61 I am satisfied that the claims made by the applicant as formulated by the proposed amended application cannot succeed and are bound to fail in the sense identified by Bennett J in Spotwire Pty Ltd v Visa International Services Inc (2003) ATPR 41-949 at 47, 410. Accordingly, it would be futile to grant leave to amend in terms of the proposed document. I refuse leave to amend and dismiss the applicant's notice of motion filed on 12 September 2007.
62 I have given consideration to this difficulty. I am not sure whether the failure to formulate a ground of challenge supported by material facts is a function of delay by Mr Royds or for that matter Mr Royds and Dr Mitchelson. I am satisfied that Mr Royds does not appreciate the need to comply with a time limitation contained in the principal legislation nor the need to file and serve a properly formulated document identifying arguable grounds supported by material facts rather than simply filing anything.

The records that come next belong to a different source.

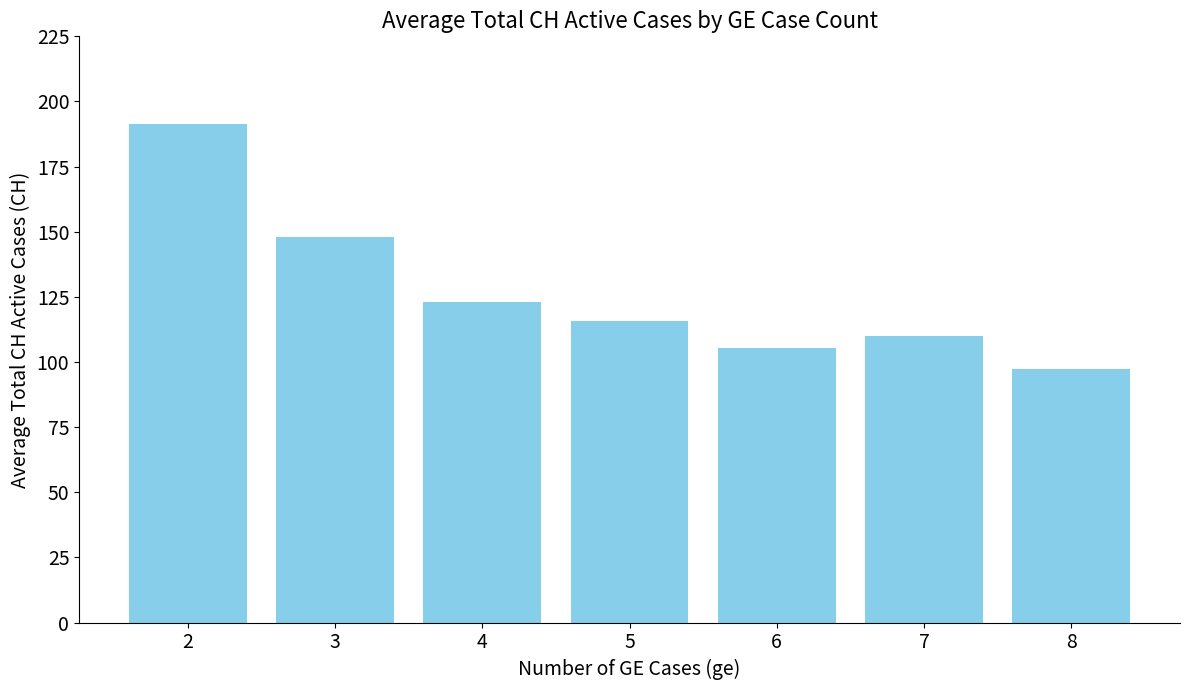

Reading right to left, extract all data points from this chart.

97.5	110.0	105.3	115.6	123.1	148.0	191.5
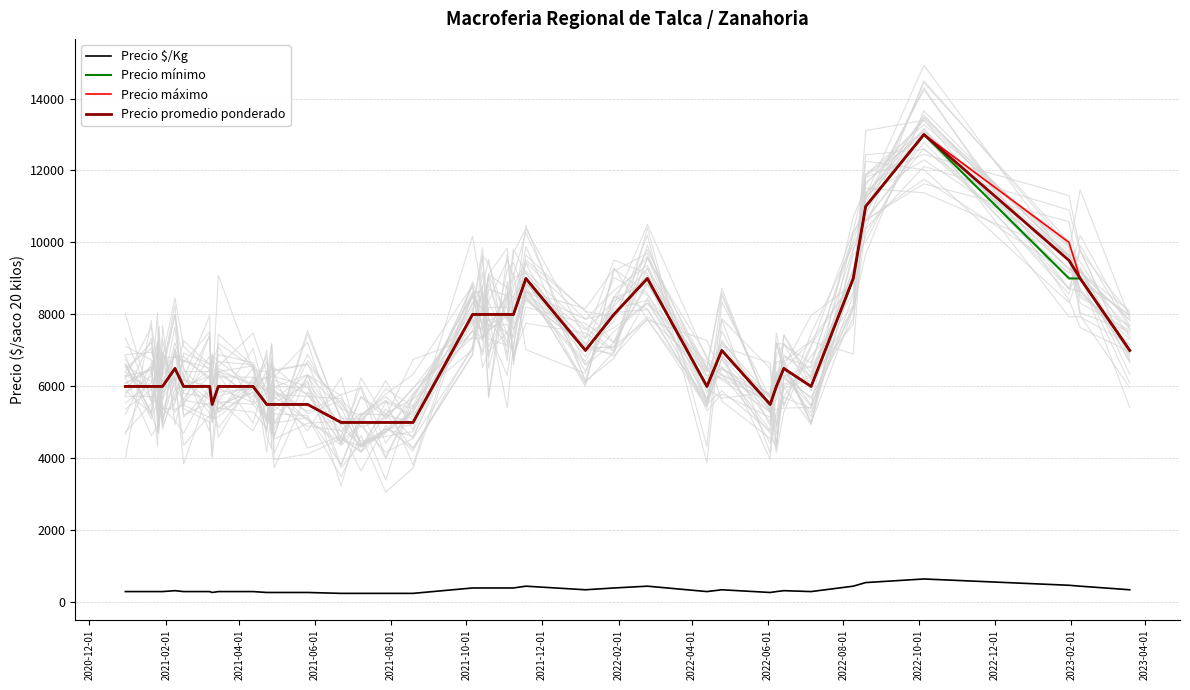

True or false: Precio promedio ponderado and Precio $/Kg cross at least once.

False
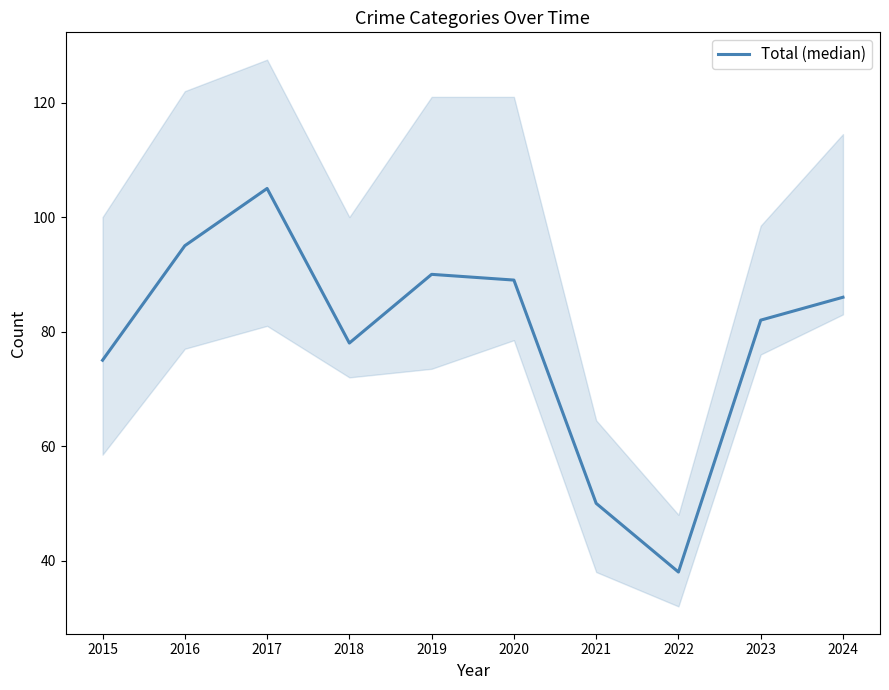

The chart shows a value of 119 at 2024. True or false?

False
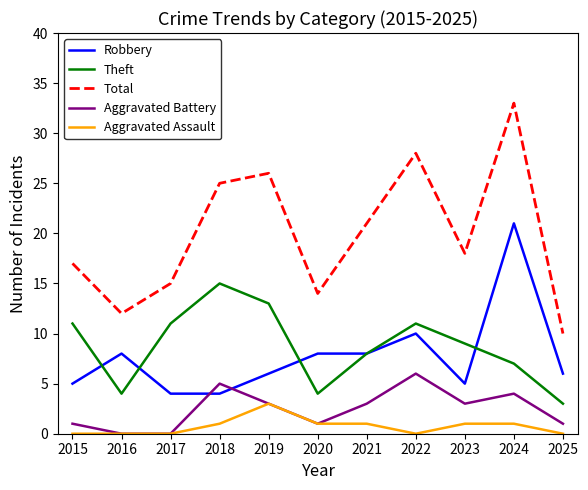

At which category does Total reach its first local peak?

2019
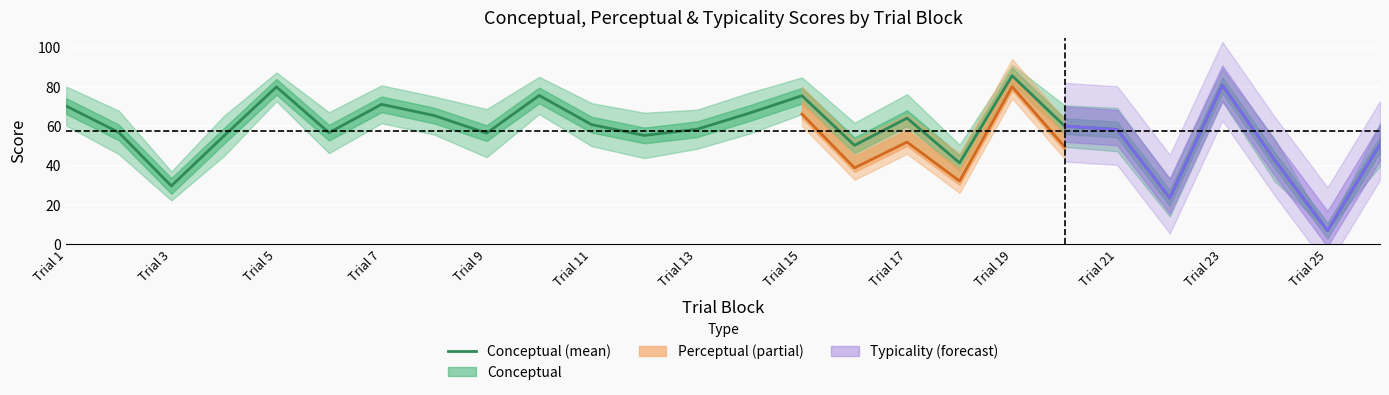

What is the lowest value of the Conceptual (mean) series?

6.9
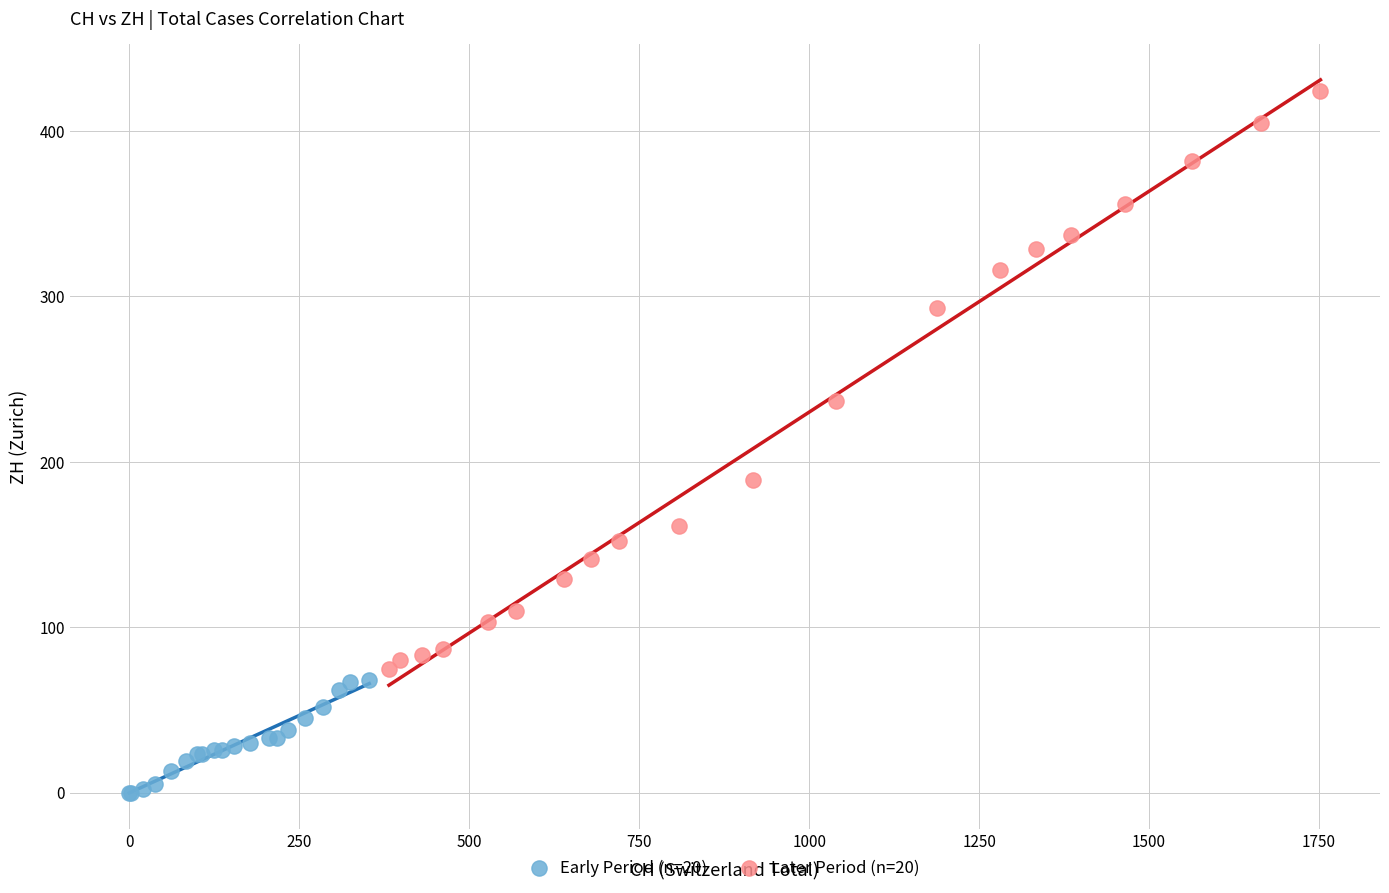

Which series reaches the minimum Y coordinate?

Early Period (n=20)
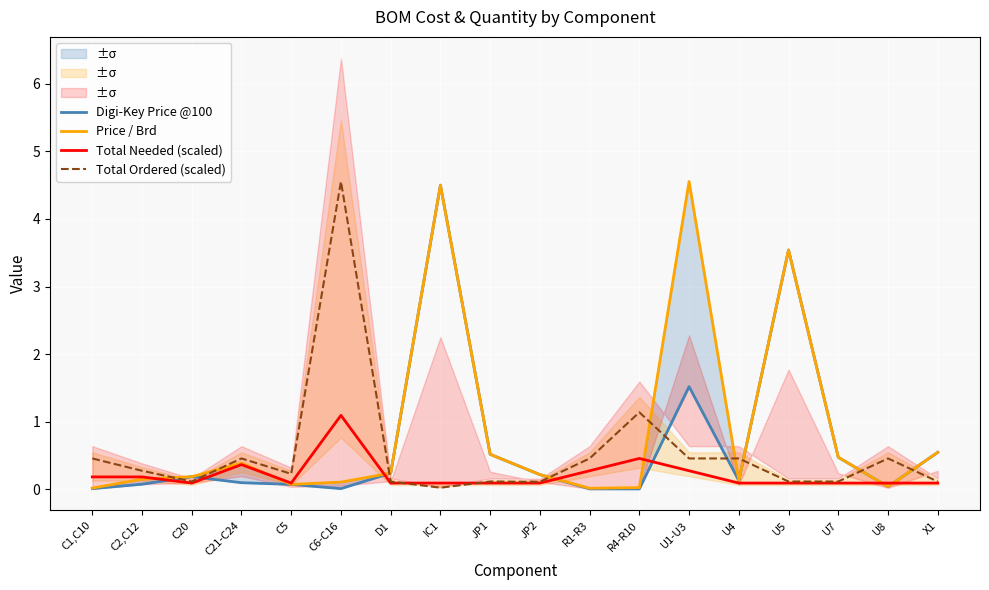

The value of Digi-Key Price @100 at IC1 is 4.5. True or false?

True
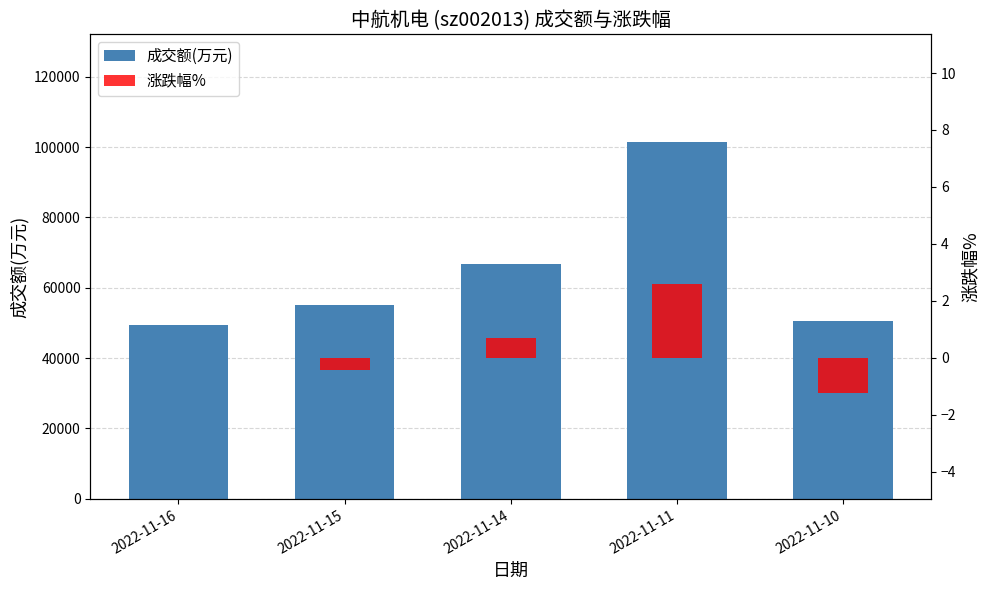

Which has a higher value, 2022-11-16 or 2022-11-10?

2022-11-10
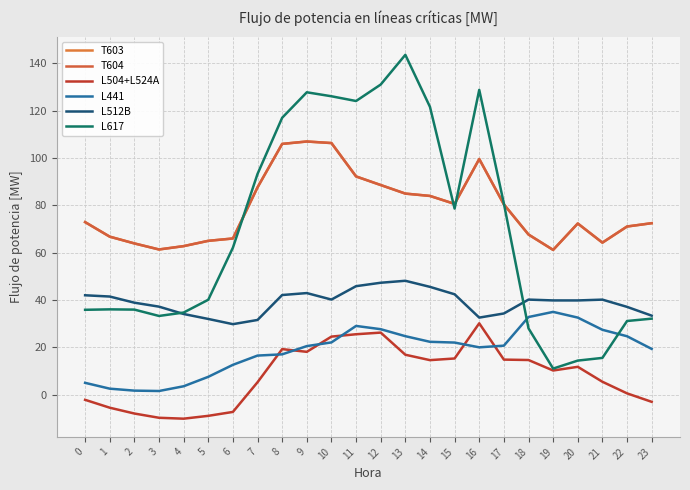

Which series has the widest spread of values?

L617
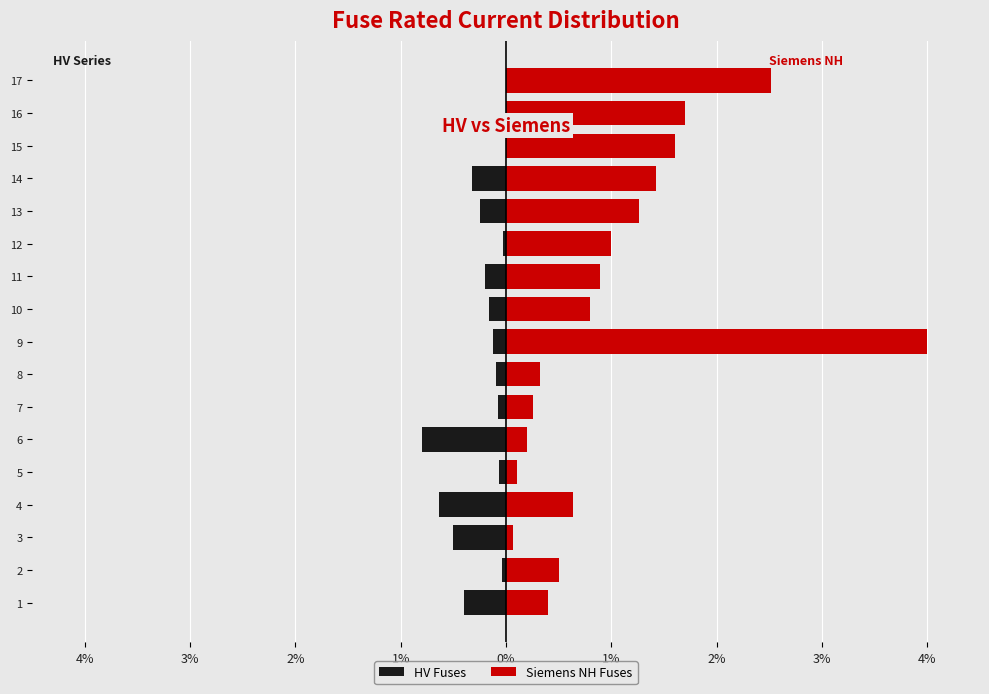

How many bars are there in each group?

2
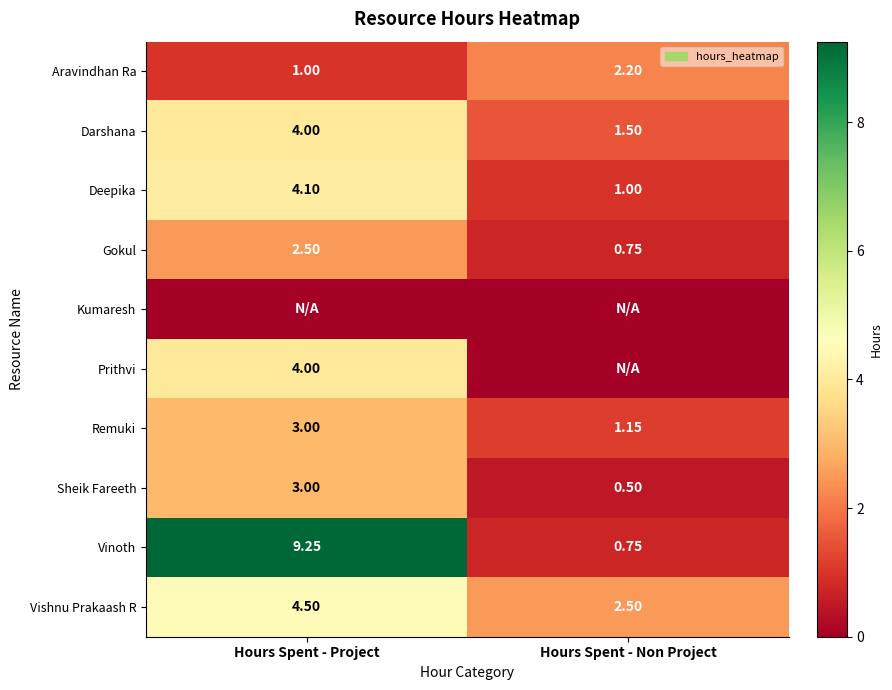

What is the sum of the Vishnu Prakaash R values at Hours Spent - Non Project and Hours Spent - Project?

7.0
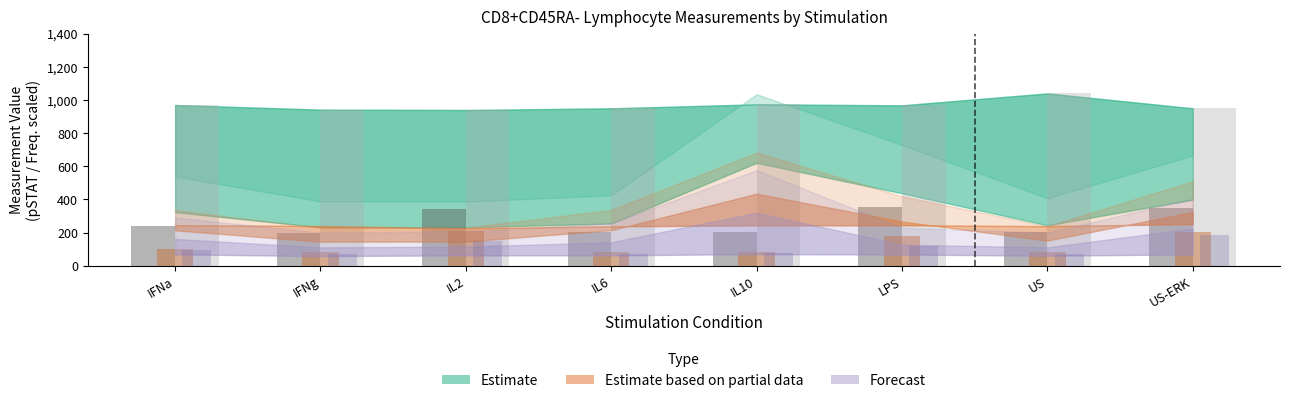

Reading left to right, what are all the values shown in this chart?

Freq. of Parent: IFNa=970	IFNg=942	IL2=940	IL6=950	IL10=974	LPS=968	US=1040	US-ERK=950
pSTAT5: IFNa=237	IFNg=197	IL2=344	IL6=202	IL10=201	LPS=355	US=206	US-ERK=351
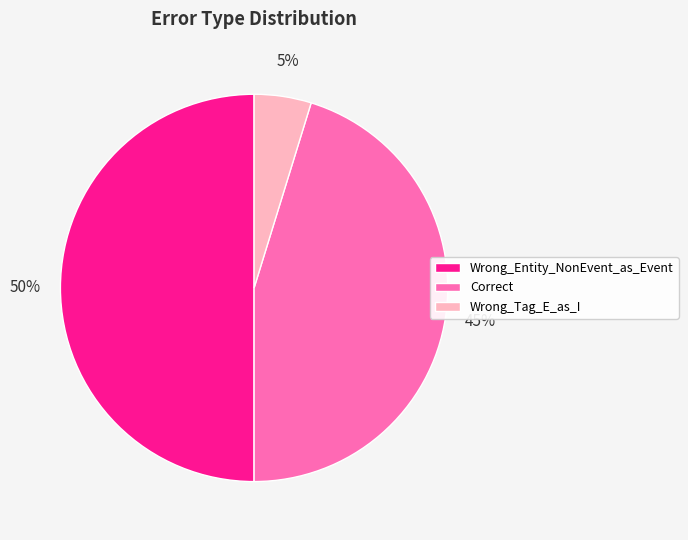

Which category has the biggest portion of the pie?

Wrong_Entity_NonEvent_as_Event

Nor, apparently, is there an appreciation of a need to comply with orders of the court.
63 Having regard to the lengthy period of time afforded to Dr Mitchelson to properly formulate an application which raises an arguable ground of challenge to the Committee's decision supported by material facts, the failure to comply with Court orders and the statutory objective of the legislation to protect the public interest and the discretionary nature of the relief (Lamb v Moss (1983) 49 ALR 533, (1983) 76 FLR 296, (1983) 5 ALD 446; Seymour v Attorney-General (Cth) (1984) 4 FCR 498; Kamba v Australian Prudential Regulation Authority [2007] FCA 1422 (13 September 2007) at [8]), I propose to refuse leave to amend and dismiss the notice of appeal filed by Dr Mitchelson on 8 May 2007.
64 Having regard to all these considerations, I propose to make an order that Dr Mitchelson pay the costs of the respondents of and incidental to the respondents notice of motion filed on 3 August 2007, on an indemnity basis and those costs of the respondents of and incidental to the notice of motion of the applicant filed 12 September 2007 seeking leave to amend the Notice of Appeal, on an indemnity basis.
I certify that the preceding 64 (sixty four) numbered paragraphs are a true copy of the Reasons for Judgment herein of the Honourable Justice Greenwood.